The further level of memory order is consume-release, but currently there is no corresponding implementation case, it is generally promoted to the next level by default, that is, the first real meaningful memory order level acquire-release. First, in principle, the understanding can be simplified in the way of satisfying conditions/giving promises, namely:

  • Request: write (release) A and acquire (acquire) B respectively on the same variable M, B read the value written by A.

  • Promise: All other writes before A are visible to reads after B.

  • Practical impact:

  1. The operations involved do not rearrange across A/B operations;

  2. X86: no additional instructions;

  3. ARMv8: A emptystore buffer, B emptyInvalid queue, A/B preserve sequence;

  4. Armv7&power: Full barrier before A, full barrier after B.

int payload = 0;
std::atomic<int> flag {0};
void release\_writer(int i) {
    payload = flag.load(std::memory\_order\_relaxed) + i;
    flag.store(1, std::memory\_order\_release);
}
int acquire\_reader() {
    while (flag.load(std::memory\_order\_acquire) == 0) {
    }
    return payload;
}
Copy the code

Since x86’s default memory order is no lower than acquire-release, ARMv8 assembly is used to demonstrate the effect. It can be seen that the corresponding instruction has been replaced from ST/LD to STL/LDA, thus using armV8 architecture to implement the corresponding memory ordering semantics.

Furthermore, the memory sequence is the strongest level of sequentially-consistent, which is actually the same as MESI’s commitment level. Understanding can also be simplified in terms of satisfying the condition/giving the promise, i.e. :

  • Requirements: Write Am, An for two variables M and N (Sequentially Consistent). In any thread, Am is observed to precede An by a read operation (Sequentially Consistent).

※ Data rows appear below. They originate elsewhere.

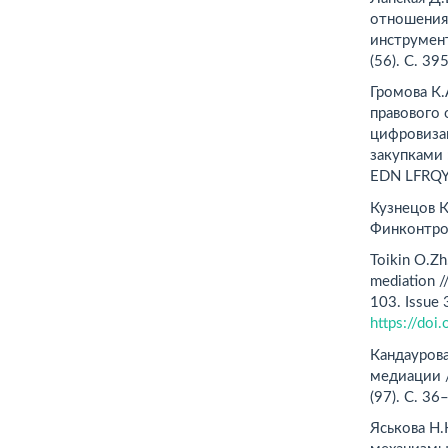
отношения
инструмент
(56). С. 3
Громова К.
правового 
цифровизац
закупками 
EDN LFRQY
Кузнецов К
Финконтрол
Toikin O.Zh
mediation /
103. Issue 
https://do
Кандауров
медиации 
(97). С. 3
Яськова Н.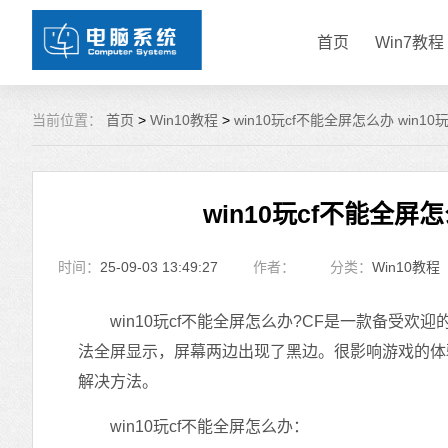
首页
Win7教程
当前位置：
首页
>
Win10教程
>
win10玩cf不能全屏怎么办 win1
win10玩cf不能全屏
时间：
25-09-03 13:49:27
作者：
分类：
Win10教程
win10玩cf不能全屏怎么办?CF是一款备受欢
法全屏显示，屏幕两边出现了黑边。很影响游戏的体验
解决方法。
win10玩cf不能全屏怎么办：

  • Promise: Am will be observed before An in other threads through a read operation B (Sequentially Consistent).

  • Practical impact:

  1. X86: Am and An then empty the store Buffer, read operation B without additional instructions;

  2. ARMv8: Am and An empty store buffer, B empty invalid queue, A/B preserve sequence;

  3. ARMv7: Full barrier before and after Am and An, full barrier after B;

  4. POWER: Full barrier before Am and An, full barrier before and after B.

It’s worth noting that ARMv8, starting with a deliberately optimized sequentially-consistent rating, omits the total barrier cost. Presumably because order consistency is provided as the default level in the STD :: Atomic implementation, specific optimizations are made to improve performance in a general sense.

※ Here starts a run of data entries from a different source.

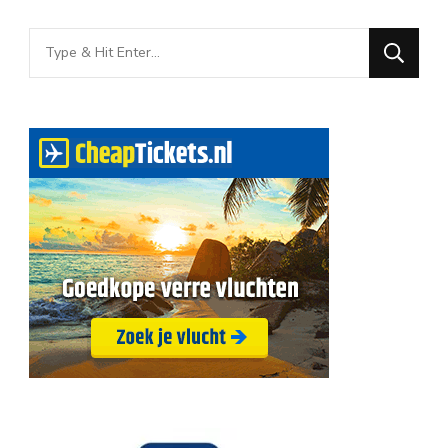
Looking
for
Something?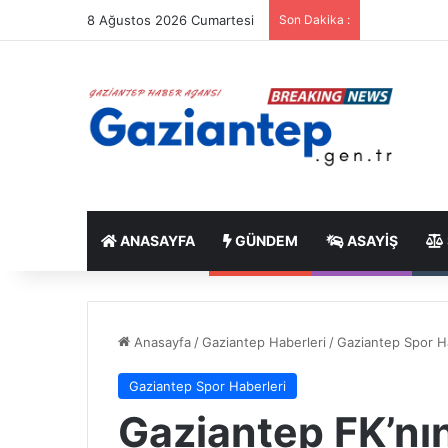
8 Ağustos 2026 Cumartesi
Son Dakika :
ANASAYFA
GÜNDEM
ASAYIŞ
Anasayfa
/
Gaziantep Haberleri
/
Gaziantep Spor H
Gaziantep Spor Haberleri
Gaziantep FK’nı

4.5 How does understanding memory Order help us

To conclude a basic test, take a look at a set of comparative data:

  1. Multiple threads compete to write adjacent addresses sequentially-consistent: 0.71 unit time

  2. Multiple threads compete to write the nearest neighbor address release: 0.006 unit time

  3. Sequentially -consistent: 0.38 unit time

  4. Multithreading contention write cache line isolation address release: 0.02 unit time

For sequentially consistent memory, cache line isolation has a certain benefit, but for release memory, it has a negative effect. This is due to the fact that under release memory, the write buffer acts as a race buffer because there is no strong memory barrier. When contention is sufficiently alleviated, cache line isolation introduces a transport interaction in which more cache lines are cached for the same throughput.

Under the guidance of this information, we use the pattern of circular array + slot version number to implement lockless queue. Because only the acquire-release level is required for queue operations, the cache line isolation mode is not required for slot version numbers, thus achieving relatively high concurrent performance.